15 Trade-offs and the declining force of selection
Why does evolution ‘care’ less and less about you as you age? Because there are trade-offs between early and late life events.
15.1 Background
An important kind of trade off are those which occur between processes in early and late life. For example, it may be beneficial to increase reproduction at younger ages, but this might lead to increased risk of death at older ages. A mechanism for this could be that limited resources are allocated to producing offspring rather than maintaining/repairing the body.
The balance of the trade off between these early and late life processes is shaped by the force of selection: The extent to which natural selection influences the prevalence of specific traits in a population. Crucially, the force of selection tends to decline with age meaning that late-life processes are not as important as early-life processes. This means that a mutation giving a modest reproductive advantage at an early age, alongside a harmful or even deadly effect late in life can be “seen” by natural selection as advantageous.

■ ■ ■ ■ ■ ■ ■

Problems to work on:
• A. Answer from the trade-offs passage:
(i) What does the force of selection tend to do as age increases?
(ii) What mechanism is offered for the trade-off between early and late life?
(iii) What is given as an example of something that may be beneficial at younger ages?
• B. Under the Background heading of the trade-offs passage, give the first word of every sentence, in order.
• C. Retype the part of the trade-offs passage that opens with the words containing "The balance of" and closes with "selection as advantageous.".
The entries after the trade-offs passage play no part in this work.

■ ■ ■ ■ ■ ■ ■

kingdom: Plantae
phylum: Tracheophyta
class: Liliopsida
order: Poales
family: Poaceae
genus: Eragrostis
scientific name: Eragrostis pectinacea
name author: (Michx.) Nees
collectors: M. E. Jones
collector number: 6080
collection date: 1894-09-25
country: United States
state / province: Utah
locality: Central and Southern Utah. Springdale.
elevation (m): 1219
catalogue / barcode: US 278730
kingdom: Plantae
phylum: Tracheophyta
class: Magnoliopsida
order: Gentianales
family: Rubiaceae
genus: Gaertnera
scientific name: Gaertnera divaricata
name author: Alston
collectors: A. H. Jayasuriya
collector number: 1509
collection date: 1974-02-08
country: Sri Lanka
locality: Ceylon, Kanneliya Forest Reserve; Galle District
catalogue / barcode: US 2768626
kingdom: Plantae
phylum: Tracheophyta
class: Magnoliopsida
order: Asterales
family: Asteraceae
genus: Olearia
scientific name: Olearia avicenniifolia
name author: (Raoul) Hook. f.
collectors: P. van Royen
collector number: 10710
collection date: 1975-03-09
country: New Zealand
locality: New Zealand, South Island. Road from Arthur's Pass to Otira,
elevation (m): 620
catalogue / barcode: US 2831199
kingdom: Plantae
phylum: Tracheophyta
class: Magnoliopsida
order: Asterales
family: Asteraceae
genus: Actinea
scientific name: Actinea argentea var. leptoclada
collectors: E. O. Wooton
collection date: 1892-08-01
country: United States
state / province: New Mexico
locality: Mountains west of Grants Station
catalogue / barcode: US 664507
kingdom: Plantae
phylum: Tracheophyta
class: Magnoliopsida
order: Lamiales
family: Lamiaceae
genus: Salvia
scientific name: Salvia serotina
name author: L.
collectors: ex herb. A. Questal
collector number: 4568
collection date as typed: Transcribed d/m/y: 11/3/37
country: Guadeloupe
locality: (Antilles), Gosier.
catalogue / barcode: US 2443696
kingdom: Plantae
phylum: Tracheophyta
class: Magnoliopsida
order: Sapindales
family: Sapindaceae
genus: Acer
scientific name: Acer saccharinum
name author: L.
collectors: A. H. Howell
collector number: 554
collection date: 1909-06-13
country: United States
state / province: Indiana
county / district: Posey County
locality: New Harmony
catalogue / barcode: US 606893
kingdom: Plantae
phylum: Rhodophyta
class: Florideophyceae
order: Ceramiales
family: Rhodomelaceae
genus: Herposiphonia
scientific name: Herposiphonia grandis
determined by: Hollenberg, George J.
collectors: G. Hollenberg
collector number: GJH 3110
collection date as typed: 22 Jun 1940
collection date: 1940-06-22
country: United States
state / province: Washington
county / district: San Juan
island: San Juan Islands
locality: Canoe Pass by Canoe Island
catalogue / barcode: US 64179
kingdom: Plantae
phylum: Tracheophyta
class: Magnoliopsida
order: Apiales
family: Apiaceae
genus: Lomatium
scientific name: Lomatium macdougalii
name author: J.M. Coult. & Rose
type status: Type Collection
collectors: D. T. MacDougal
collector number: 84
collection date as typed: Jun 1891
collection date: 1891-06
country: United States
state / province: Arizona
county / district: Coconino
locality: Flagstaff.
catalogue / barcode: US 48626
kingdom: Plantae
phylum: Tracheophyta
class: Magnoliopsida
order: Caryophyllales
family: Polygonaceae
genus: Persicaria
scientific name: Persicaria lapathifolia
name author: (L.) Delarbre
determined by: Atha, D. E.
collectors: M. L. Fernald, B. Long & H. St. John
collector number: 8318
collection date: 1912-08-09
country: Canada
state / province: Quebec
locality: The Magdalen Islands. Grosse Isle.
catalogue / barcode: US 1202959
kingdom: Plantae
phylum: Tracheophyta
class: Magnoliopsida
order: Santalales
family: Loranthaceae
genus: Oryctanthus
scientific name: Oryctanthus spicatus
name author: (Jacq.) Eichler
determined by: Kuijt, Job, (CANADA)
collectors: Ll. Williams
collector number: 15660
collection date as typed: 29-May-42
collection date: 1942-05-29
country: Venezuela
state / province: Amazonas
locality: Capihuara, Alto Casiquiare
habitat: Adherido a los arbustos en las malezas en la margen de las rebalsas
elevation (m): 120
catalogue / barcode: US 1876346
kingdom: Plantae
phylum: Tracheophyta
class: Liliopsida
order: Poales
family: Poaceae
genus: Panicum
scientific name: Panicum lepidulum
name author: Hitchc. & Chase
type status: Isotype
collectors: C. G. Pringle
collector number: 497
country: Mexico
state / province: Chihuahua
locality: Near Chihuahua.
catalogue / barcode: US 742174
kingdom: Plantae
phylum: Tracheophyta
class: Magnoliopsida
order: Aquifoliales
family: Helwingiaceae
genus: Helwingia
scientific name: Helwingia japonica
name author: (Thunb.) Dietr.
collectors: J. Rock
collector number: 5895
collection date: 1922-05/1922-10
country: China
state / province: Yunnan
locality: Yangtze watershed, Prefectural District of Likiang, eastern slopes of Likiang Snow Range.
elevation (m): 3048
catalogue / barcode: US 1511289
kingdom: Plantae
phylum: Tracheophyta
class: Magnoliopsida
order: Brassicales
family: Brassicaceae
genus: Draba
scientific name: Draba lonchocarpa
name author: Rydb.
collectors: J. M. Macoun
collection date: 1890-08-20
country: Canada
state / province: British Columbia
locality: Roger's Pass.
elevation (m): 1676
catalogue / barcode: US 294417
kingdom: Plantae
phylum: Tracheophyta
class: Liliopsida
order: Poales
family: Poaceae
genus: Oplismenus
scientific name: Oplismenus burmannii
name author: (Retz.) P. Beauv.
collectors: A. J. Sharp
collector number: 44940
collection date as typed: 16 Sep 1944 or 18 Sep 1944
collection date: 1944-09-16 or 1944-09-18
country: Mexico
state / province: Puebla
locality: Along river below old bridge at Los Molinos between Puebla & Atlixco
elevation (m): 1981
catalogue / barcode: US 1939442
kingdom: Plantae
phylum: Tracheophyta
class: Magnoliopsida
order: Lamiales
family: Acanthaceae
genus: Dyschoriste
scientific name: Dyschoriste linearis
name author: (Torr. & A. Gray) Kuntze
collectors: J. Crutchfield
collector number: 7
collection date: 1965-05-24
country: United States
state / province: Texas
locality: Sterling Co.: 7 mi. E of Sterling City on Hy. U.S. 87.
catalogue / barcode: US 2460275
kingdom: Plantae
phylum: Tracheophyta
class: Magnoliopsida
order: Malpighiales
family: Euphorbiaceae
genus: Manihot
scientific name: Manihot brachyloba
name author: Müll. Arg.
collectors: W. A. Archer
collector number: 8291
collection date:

■ ■ ■ ■ ■ ■ ■

Responses:
• A.
(i) It tends to decline.
(ii) Limited resources are allocated to producing offspring rather than maintaining/repairing the body.
(iii) Increasing reproduction.

• B. An, For, A, The, Crucially, This

• C.
The balance of the trade off between these early and late life processes is shaped by the force of selection: The extent to which natural selection influences the prevalence of specific traits in a population. Crucially, the force of selection tends to decline with age meaning that late-life processes are not as important as early-life processes. This means that a mutation giving a modest reproductive advantage at an early age, alongside a harmful or even deadly effect late in life can be “seen” by natural selection as advantageous.